§ **Exercise goal**
Print exactly those lines that run from the beginning of the data to the line bearing "[231,282,469,296] ./my_zsh from", inclusive.

§ **Dataset entries**
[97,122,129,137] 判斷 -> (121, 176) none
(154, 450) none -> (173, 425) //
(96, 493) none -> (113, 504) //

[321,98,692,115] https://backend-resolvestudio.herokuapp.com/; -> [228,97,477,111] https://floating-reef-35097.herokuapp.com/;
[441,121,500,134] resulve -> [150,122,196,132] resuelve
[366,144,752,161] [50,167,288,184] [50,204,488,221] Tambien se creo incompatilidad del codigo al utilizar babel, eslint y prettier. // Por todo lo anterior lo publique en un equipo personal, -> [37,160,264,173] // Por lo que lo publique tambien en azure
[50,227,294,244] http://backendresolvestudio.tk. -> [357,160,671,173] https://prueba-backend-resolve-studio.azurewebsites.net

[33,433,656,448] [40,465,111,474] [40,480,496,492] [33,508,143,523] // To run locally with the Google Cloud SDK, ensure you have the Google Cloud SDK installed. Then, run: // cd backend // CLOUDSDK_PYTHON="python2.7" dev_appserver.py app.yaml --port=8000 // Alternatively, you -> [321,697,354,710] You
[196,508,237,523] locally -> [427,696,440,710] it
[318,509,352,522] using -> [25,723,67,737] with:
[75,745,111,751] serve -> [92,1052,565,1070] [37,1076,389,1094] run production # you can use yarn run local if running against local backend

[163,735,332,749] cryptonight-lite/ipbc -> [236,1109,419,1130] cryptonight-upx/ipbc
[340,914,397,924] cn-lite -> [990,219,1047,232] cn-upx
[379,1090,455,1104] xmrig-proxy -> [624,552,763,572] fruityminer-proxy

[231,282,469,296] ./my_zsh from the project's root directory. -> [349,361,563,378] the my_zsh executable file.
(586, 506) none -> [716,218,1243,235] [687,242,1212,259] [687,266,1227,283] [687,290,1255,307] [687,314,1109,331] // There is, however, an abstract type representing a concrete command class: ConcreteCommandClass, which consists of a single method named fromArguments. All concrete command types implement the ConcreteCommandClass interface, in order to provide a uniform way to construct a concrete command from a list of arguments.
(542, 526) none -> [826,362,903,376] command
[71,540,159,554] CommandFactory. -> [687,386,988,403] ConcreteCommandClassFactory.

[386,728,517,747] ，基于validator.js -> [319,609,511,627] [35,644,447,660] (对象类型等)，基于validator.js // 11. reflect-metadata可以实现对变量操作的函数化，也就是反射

§ **Exercise response**
[97,122,129,137] 判斷 -> (121, 176) none
(154, 450) none -> (173, 425) //
(96, 493) none -> (113, 504) //

[321,98,692,115] https://backend-resolvestudio.herokuapp.com/; -> [228,97,477,111] https://floating-reef-35097.herokuapp.com/;
[441,121,500,134] resulve -> [150,122,196,132] resuelve
[366,144,752,161] [50,167,288,184] [50,204,488,221] Tambien se creo incompatilidad del codigo al utilizar babel, eslint y prettier. // Por todo lo anterior lo publique en un equipo personal, -> [37,160,264,173] // Por lo que lo publique tambien en azure
[50,227,294,244] http://backendresolvestudio.tk. -> [357,160,671,173] https://prueba-backend-resolve-studio.azurewebsites.net

[33,433,656,448] [40,465,111,474] [40,480,496,492] [33,508,143,523] // To run locally with the Google Cloud SDK, ensure you have the Google Cloud SDK installed. Then, run: // cd backend // CLOUDSDK_PYTHON="python2.7" dev_appserver.py app.yaml --port=8000 // Alternatively, you -> [321,697,354,710] You
[196,508,237,523] locally -> [427,696,440,710] it
[318,509,352,522] using -> [25,723,67,737] with:
[75,745,111,751] serve -> [92,1052,565,1070] [37,1076,389,1094] run production # you can use yarn run local if running against local backend

[163,735,332,749] cryptonight-lite/ipbc -> [236,1109,419,1130] cryptonight-upx/ipbc
[340,914,397,924] cn-lite -> [990,219,1047,232] cn-upx
[379,1090,455,1104] xmrig-proxy -> [624,552,763,572] fruityminer-proxy

[231,282,469,296] ./my_zsh from the project's root directory. -> [349,361,563,378] the my_zsh executable file.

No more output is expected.